#### [Exercise tasks]
- 1) In the passage on ChillDKG backup and recovery, why can a participant's secret share and threshold public key not be rederived from the participant's seed alone? Answer in one to three sentences.
- 2) Answer these questions from the passage on ChillDKG backup and recovery:
(a) Which three items make up the DKG output?
(b) What does a full backup of a participant consist of?
(c) If a participant loses the backup of a session's recovery data, from whom can they request it?
- 3) Continue the passage on ChillDKG backup and recovery, starting after its final sentence.

#### [Text]
━━━━

If a session ChillDKG returns an output to a participant or the coordinator, then we say that this party deems the protocol session successful. In that case, the DKG output is a triple consisting of a secret share (individual to each participant, not returned to the coordinator), the threshold public key (common to all participants and the coordinator), and a list of n public shares for partial signature verification (common to all participants and the coordinator). Moreover, all parties obtain recovery data (common to all participants and the coordinator), whose purpose is detailed in the next subsection.

Backup and Recovery

Losing the secret share or the threshold public key, e.g., after the loss of a participant device, will render the participant incapable of participating in signing sessions. As these values depend on the contributions of the other participants to the DKG session, they can, unlike deterministcally derived secret keys [BIP32] as typically used for single-signer Schnorr signatures [BIP340] or MuSig [BIP327], not be rederived solely from the participant's seed.

To facilitate backups of a DKG session, ChillDKG offers the possibility to recover a participant's DKG output from the participant's seed and the recovery data of the specific session, As a result, a full backup of a participant consists of the seed as well as the recovery data of all DKG sessions the participant has successfully participated in.

Since the recovery data is the same for all participants, if a participant loses the backup of the recovery data of the DKG session, they can request it from any other participants or the coordinator. Moreover, the recovery data contains secrets only in encrypted form and is self-authenticating, so that it can, in principle, be stored with an untrusted third-party backup provider. Users should, however, be aware that the session parameters (the threshold and the host public keys) and public parts of the DKG output (the threshold public key and the public shares) can be inferred from the recovery data, which may constitute a privacy issue.

━━━━

#### [Data excerpts]
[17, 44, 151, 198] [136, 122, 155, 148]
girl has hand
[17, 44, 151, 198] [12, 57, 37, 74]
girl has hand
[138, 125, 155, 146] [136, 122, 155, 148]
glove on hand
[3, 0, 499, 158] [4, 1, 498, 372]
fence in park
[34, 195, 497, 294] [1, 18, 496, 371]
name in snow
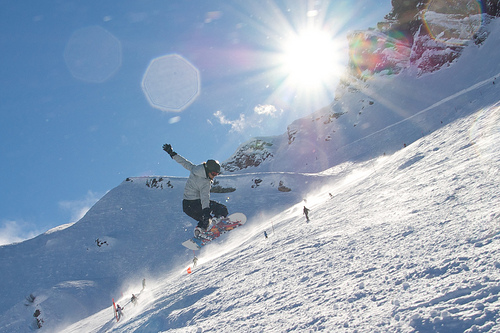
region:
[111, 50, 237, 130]
a circular light reflection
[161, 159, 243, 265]
person is in air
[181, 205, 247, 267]
a colorful snowboard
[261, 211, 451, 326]
the snow is bright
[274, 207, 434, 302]
snow is not fresh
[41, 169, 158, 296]
large snow mountain background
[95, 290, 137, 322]
person with red board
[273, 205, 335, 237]
a person is all black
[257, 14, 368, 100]
sun is shining bright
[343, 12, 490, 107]
rocky mountain in back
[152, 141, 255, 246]
person doing a trick on a snowboard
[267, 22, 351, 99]
sun glaring over the mountain top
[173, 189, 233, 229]
man wearing black pants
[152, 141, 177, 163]
person wearing black glove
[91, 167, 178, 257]
mountain with snow on it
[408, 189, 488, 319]
snow on the ground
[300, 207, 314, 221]
person skiing on the slopes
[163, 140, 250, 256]
person snowboarding down a slope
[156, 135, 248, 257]
person jumping while snowboarding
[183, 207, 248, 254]
snowboard is white with a colorful design on the bottom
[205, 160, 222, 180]
snowboarder wearing a black helmet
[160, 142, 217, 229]
snowboarder wearing black gloves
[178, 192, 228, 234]
snowboarder wearing black pants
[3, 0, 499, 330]
ski slope is bright and white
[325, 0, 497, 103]
rocky peak of mountain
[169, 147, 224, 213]
snowboarder is wearing a white jacket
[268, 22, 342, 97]
the sun is bright and glaring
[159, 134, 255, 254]
a person is on a snowboard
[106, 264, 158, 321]
snow is spraying up around skiers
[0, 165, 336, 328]
snow covered hills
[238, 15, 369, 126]
sun is shining over a hill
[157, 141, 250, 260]
snowboarder wears a helmet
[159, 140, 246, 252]
snowboarder wears black gloves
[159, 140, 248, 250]
snowboarder wears a white jacket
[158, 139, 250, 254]
snowboarder wears black pants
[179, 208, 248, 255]
colorful underside of a snowboard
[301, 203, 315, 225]
a person is skiing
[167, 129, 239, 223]
snow boarder doing tricks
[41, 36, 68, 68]
white snow on the ground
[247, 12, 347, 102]
sun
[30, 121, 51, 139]
white snow on the ground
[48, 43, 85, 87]
white snow on the ground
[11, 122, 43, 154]
white snow on the ground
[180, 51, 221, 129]
white snow on the ground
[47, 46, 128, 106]
white snow on the ground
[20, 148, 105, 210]
white snow on the ground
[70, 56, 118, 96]
white snow on the ground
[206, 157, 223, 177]
Helmet on a snowboarder.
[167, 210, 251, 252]
Snowboard being jumped in the air.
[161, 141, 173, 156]
Glove on a hand.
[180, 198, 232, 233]
Black snow pants on a snowboarder.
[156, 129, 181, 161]
Hand in the air.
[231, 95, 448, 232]
Rock and snow covered hill.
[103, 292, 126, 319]
Person snowboarding on a hill.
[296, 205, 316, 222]
Person riding a snowboard.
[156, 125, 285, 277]
Person jumping a snowboard.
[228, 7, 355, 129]
Sun in the sky over a mountain.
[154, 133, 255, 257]
man in white coat in air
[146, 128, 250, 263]
man in white coat in air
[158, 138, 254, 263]
man in white coat in air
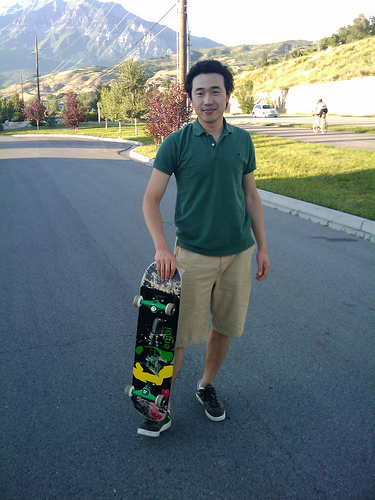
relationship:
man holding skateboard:
[138, 60, 271, 446] [136, 261, 180, 423]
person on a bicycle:
[310, 97, 331, 120] [310, 114, 330, 134]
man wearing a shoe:
[138, 60, 271, 446] [194, 380, 228, 423]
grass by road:
[254, 138, 366, 202] [0, 135, 373, 497]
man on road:
[138, 60, 271, 446] [0, 135, 373, 497]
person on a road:
[310, 97, 331, 120] [224, 113, 374, 151]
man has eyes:
[138, 60, 271, 446] [193, 88, 232, 102]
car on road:
[254, 101, 283, 121] [226, 110, 373, 133]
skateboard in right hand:
[136, 261, 180, 423] [151, 252, 184, 279]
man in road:
[138, 60, 271, 446] [0, 135, 373, 497]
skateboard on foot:
[136, 261, 180, 423] [135, 411, 177, 438]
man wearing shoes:
[138, 60, 271, 446] [135, 390, 235, 437]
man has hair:
[138, 60, 271, 446] [178, 62, 238, 99]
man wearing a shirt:
[138, 60, 271, 446] [151, 123, 261, 254]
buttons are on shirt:
[203, 132, 218, 150] [151, 123, 261, 254]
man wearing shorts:
[138, 60, 271, 446] [173, 242, 255, 343]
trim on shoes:
[141, 419, 178, 437] [135, 390, 235, 437]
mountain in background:
[1, 3, 225, 79] [1, 2, 374, 137]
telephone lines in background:
[36, 0, 177, 93] [1, 2, 374, 137]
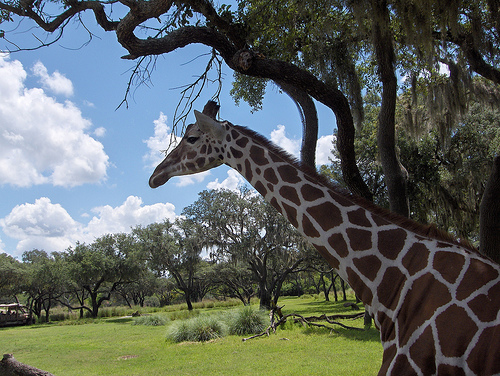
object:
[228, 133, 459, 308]
neck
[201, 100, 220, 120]
ear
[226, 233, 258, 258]
leaves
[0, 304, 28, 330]
car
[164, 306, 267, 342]
green leaves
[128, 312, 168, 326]
green leaves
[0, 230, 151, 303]
green leaves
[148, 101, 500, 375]
brown giraffe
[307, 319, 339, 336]
stick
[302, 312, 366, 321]
stick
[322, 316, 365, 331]
stick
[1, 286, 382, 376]
ground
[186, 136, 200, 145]
eye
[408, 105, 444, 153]
leaves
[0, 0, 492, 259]
sky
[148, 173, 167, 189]
mouth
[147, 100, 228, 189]
head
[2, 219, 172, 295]
leaves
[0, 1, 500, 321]
tree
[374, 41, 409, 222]
trunk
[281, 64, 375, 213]
trunk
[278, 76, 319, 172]
trunk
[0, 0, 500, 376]
field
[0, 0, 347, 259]
cloud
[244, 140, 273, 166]
spot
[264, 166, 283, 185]
spot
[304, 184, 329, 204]
spot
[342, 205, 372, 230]
spot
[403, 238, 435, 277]
spot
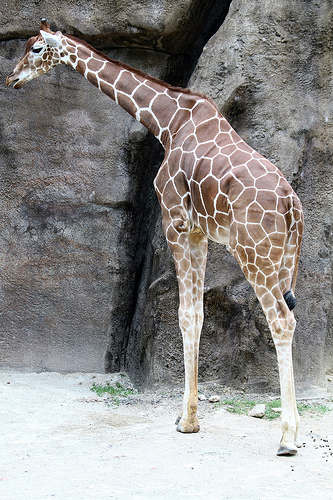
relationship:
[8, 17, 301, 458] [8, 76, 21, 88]
giraffe has mouth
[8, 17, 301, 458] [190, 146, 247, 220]
giraffe has pattern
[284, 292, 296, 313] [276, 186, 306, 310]
end of tail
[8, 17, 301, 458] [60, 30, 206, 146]
giraffe has neck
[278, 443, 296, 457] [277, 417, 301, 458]
hoof on foot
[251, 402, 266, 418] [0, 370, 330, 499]
rock on ground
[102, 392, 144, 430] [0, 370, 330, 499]
grass on ground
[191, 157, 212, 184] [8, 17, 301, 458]
spot on giraffe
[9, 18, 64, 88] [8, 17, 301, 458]
head of giraffe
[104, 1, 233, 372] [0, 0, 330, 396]
crack in rock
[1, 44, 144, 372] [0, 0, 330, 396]
side of rock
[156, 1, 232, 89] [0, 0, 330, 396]
blackness in a rock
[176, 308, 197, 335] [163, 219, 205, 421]
knee of leg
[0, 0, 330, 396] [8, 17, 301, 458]
rock keeping giraffe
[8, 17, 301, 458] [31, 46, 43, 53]
giraffe with eye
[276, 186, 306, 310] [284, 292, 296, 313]
tail with end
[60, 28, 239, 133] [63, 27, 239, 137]
fur along back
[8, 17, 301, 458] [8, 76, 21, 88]
giraffe with mouth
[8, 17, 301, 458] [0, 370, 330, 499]
giraffe on ground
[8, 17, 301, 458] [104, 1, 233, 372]
giraffe in front of crack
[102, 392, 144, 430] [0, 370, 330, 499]
grass at ground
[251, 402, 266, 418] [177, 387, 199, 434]
rock behind foot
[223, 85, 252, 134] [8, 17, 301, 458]
opening behind giraffe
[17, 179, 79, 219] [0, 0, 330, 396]
bump on rock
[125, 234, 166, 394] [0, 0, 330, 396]
edge to rock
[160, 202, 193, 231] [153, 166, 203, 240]
opening in thigh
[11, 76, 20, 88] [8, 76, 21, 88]
lips on mouth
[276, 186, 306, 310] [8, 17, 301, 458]
tail of giraffe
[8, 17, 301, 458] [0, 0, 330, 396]
giraffe by rock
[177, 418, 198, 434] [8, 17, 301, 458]
hoof of giraffe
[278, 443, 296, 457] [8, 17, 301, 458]
hoof of giraffe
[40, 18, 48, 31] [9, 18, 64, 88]
horn on head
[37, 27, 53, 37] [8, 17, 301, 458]
ear of giraffe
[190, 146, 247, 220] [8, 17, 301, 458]
pattern on giraffe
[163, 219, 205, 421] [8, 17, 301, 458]
leg of giraffe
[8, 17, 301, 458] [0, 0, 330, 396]
giraffe standing by rock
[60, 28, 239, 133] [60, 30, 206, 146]
fur on neck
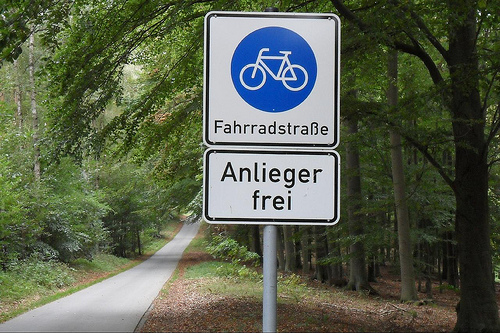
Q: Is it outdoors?
A: Yes, it is outdoors.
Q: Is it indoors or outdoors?
A: It is outdoors.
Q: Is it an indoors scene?
A: No, it is outdoors.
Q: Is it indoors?
A: No, it is outdoors.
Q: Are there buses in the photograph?
A: No, there are no buses.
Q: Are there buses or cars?
A: No, there are no buses or cars.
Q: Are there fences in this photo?
A: No, there are no fences.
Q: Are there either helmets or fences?
A: No, there are no fences or helmets.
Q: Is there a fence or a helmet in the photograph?
A: No, there are no fences or helmets.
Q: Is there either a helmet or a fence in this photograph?
A: No, there are no fences or helmets.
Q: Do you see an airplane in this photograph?
A: Yes, there is an airplane.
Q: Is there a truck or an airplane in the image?
A: Yes, there is an airplane.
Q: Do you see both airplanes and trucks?
A: No, there is an airplane but no trucks.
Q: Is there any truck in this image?
A: No, there are no trucks.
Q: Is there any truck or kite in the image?
A: No, there are no trucks or kites.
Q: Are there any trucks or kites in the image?
A: No, there are no trucks or kites.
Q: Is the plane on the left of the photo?
A: Yes, the plane is on the left of the image.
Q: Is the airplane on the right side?
A: No, the airplane is on the left of the image.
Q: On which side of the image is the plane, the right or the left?
A: The plane is on the left of the image.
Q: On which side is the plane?
A: The plane is on the left of the image.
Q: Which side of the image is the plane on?
A: The plane is on the left of the image.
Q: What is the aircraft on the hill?
A: The aircraft is an airplane.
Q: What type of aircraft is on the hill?
A: The aircraft is an airplane.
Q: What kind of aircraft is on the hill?
A: The aircraft is an airplane.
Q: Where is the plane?
A: The plane is on the hill.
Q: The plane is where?
A: The plane is on the hill.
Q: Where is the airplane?
A: The plane is on the hill.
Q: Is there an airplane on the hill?
A: Yes, there is an airplane on the hill.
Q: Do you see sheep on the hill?
A: No, there is an airplane on the hill.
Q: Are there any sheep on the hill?
A: No, there is an airplane on the hill.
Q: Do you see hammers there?
A: No, there are no hammers.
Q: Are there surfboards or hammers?
A: No, there are no hammers or surfboards.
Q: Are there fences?
A: No, there are no fences.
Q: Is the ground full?
A: Yes, the ground is full.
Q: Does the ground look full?
A: Yes, the ground is full.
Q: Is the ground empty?
A: No, the ground is full.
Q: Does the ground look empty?
A: No, the ground is full.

━━━━

#### [Answer set]
- 1) These values depend on what the other participants contributed to the DKG session. Deterministically derived secret keys for single-signer Schnorr signatures or MuSig come from the seed alone, but a DKG secret share and threshold public key do not, so the seed by itself cannot reproduce them.

- 2)
(a) A secret share, the threshold public key, and a list of n public shares for partial signature verification.
(b) The participant's seed and the recovery data of every DKG session the participant has successfully taken part in.
(c) From any other participant or from the coordinator.

- 3)
Keeping seed backups accessible and secure is hard (typically similarly hard as keeping the participant devices themselves). As a consequence, it may not be an unreasonable strategy in a threshold setup not to perform backups of seeds at all, and simply hope that t honest and working participants will remain available. As soon as one or more participants are lost or broken, a new DKG session can be performed with the lost participants replaced. The obvious drawback of this method is that it will result in a change of the threshold public key, and the application will, therefore, need to transition to the new threshold public key, e.g., funds stored under the current threshold public key need to be transferred to the new key.

Whether to perform backups of seeds and how to manage them ultimately depends on the requirements of the application, and we believe that a general recommendation is not useful.

Recovering Stuck Participants

The mere fact that one participant deems a protocol session successful does not imply that other participants deem it successful yet. Indeed, due to failing network links or invalid messages sent by malicious participants, it is possible that some participants have deemed the ChillDKG session successful, but others have not (yet) and thus are stuck in the ChillDKG session. In that case, the successful participants can eventually make the stuck participants unstuck by presenting them the recovery data. The recovery data can, e.g., be attached to the first request to initiate a FROST signing session.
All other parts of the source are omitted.